Devletin bize dayattığı erkek egemen devlet şiddetine karşı Kadın Bakanlığı kuracağız. Var mısınız birlikte kurmaya? Kadın katliamlarına karşı gerçek adaleti değil erkek adaleti dayatan iktidara karşı Kadın İhtisas Mahkemesi kuracağız. Cezasız bırakılan bütün failler bu mahkemelerde yeniden yargılanacak. Bu mahkemeleri birlikte kurmaya var mısınız?

Kadın mücadelesinin önemli duraklarından birisi olan 8 Mart’ı bütün devlet zihniyetine rağmen kutluyoruz ve diyoruz ki beyannamemizde 8 Mart’ı bütün kadınlar için resmi tatil ilan edeceğiz. Bu dünya kadınların görünmeyen emeği üzerinden dönüyor. Ev içi emeğimiz. Kadınlar yoksullukla baş başa bırakılıyor. Kadının görünmeyen emeği için sosyal güvence ve emeklilik hakkı tanıyoruz.

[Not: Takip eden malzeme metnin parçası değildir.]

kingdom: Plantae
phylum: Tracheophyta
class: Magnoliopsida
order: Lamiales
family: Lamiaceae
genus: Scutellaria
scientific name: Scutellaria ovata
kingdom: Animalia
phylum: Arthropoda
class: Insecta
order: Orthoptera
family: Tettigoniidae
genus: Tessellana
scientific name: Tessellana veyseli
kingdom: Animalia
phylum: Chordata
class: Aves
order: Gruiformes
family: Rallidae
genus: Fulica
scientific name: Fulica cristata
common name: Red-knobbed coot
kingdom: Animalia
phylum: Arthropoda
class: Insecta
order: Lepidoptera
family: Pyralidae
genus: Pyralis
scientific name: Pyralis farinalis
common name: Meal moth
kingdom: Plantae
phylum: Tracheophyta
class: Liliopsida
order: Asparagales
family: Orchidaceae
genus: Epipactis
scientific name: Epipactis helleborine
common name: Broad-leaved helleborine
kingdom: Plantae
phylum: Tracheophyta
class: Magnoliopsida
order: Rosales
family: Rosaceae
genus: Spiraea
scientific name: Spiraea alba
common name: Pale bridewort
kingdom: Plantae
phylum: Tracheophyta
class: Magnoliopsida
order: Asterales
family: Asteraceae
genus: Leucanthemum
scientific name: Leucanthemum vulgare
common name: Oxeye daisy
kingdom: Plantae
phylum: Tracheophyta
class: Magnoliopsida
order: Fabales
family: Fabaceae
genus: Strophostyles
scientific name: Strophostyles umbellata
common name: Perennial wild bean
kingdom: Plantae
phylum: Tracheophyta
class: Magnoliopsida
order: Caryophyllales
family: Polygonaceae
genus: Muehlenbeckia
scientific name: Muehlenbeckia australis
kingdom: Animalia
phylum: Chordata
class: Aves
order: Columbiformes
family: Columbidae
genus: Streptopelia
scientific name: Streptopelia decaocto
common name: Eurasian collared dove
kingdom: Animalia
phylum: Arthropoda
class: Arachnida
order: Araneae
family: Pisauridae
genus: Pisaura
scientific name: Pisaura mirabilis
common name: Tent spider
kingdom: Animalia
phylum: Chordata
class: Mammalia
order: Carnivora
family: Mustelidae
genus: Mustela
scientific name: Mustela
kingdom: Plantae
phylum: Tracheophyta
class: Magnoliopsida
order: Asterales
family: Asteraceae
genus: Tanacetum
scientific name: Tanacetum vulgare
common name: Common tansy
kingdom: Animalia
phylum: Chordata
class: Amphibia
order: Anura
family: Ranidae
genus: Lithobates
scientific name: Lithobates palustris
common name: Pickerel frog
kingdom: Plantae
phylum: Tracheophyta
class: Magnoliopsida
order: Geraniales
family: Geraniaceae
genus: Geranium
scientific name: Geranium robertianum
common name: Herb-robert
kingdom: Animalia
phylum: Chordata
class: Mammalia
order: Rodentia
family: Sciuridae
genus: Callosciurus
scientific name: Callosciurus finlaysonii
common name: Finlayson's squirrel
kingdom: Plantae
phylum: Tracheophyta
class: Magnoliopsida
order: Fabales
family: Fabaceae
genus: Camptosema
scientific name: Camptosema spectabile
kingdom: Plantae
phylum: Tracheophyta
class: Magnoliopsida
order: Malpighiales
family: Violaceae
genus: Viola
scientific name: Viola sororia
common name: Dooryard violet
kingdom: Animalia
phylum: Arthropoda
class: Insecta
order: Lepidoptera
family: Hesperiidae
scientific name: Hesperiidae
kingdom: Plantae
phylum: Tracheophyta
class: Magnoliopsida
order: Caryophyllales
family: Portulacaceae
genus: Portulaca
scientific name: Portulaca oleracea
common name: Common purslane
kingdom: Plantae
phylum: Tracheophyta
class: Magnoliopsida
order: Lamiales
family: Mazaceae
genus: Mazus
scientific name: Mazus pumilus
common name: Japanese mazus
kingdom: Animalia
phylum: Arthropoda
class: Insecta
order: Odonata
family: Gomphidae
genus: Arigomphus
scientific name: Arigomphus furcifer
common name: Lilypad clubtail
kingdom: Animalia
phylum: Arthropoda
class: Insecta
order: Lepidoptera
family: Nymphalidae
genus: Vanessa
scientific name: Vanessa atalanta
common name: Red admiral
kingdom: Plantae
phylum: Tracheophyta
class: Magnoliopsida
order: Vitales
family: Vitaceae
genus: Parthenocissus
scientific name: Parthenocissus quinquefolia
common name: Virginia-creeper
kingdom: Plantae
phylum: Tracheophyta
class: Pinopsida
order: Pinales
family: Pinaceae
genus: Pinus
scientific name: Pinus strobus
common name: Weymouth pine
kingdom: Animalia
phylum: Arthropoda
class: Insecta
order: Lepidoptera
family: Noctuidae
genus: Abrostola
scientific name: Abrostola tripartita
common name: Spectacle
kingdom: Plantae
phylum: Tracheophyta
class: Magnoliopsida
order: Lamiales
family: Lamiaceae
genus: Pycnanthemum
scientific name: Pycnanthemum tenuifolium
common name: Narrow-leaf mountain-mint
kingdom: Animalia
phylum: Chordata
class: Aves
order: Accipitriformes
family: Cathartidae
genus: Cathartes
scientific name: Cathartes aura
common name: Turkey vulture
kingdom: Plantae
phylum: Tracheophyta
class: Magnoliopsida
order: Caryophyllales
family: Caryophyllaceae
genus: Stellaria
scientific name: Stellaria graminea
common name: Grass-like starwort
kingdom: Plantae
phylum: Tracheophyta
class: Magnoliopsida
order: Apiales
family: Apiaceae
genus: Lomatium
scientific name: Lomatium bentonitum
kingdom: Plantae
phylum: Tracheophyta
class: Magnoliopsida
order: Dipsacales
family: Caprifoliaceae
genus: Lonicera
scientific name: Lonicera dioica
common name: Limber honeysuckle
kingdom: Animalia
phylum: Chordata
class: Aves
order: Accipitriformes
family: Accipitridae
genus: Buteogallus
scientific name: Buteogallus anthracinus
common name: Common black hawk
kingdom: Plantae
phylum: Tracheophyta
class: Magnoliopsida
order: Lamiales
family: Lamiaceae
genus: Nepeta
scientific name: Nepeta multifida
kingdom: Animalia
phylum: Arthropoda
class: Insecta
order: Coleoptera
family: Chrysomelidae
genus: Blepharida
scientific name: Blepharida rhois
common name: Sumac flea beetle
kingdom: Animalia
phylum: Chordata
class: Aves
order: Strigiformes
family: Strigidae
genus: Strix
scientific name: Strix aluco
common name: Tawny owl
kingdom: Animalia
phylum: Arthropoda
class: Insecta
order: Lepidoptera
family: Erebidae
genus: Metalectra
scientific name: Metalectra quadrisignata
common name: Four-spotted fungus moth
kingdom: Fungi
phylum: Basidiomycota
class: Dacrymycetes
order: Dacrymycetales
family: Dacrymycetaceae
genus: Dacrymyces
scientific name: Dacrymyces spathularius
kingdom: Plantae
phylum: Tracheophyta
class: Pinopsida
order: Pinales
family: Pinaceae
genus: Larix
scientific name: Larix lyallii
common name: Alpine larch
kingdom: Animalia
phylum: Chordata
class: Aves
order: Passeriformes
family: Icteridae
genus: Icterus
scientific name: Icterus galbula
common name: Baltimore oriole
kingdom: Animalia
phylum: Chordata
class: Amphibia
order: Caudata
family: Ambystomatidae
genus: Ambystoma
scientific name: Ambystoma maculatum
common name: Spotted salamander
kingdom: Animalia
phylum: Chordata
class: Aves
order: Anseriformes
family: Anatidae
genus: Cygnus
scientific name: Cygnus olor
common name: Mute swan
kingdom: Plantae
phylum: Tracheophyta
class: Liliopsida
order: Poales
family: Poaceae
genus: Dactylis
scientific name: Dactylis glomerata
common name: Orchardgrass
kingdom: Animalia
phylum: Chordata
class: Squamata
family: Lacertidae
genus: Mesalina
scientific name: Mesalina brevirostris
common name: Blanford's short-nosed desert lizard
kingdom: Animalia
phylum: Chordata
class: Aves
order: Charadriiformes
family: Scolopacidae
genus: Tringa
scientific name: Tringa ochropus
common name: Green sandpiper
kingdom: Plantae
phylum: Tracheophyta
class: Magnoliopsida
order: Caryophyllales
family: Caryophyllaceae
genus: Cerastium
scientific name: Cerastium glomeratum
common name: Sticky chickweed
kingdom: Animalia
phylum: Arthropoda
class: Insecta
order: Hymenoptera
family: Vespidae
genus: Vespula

Var mısınız birlikte inşa etmeye? 14 Mayıs’ta çok kritik bir seçimle karşı karşıyayız. Bu seçimler toplum ve iktidar arasında ama aynı zamanda bu seçimler kadınlar ve erkek egemenliği arasında. Biz yolumuzu çizdik. Üçüncü Yol dedik ve bu mücadelenin en güçlü özneleri sevgili kadınlar, sizinle birlikte yeni bir yaşamı, yeni bir yüzyılı kurmaya geliyoruz. Şimdiden başarımız kutlu olsun. Buradayız, kadınlarla birlikte değiştireceğiz. Yolumuz açık olsun.”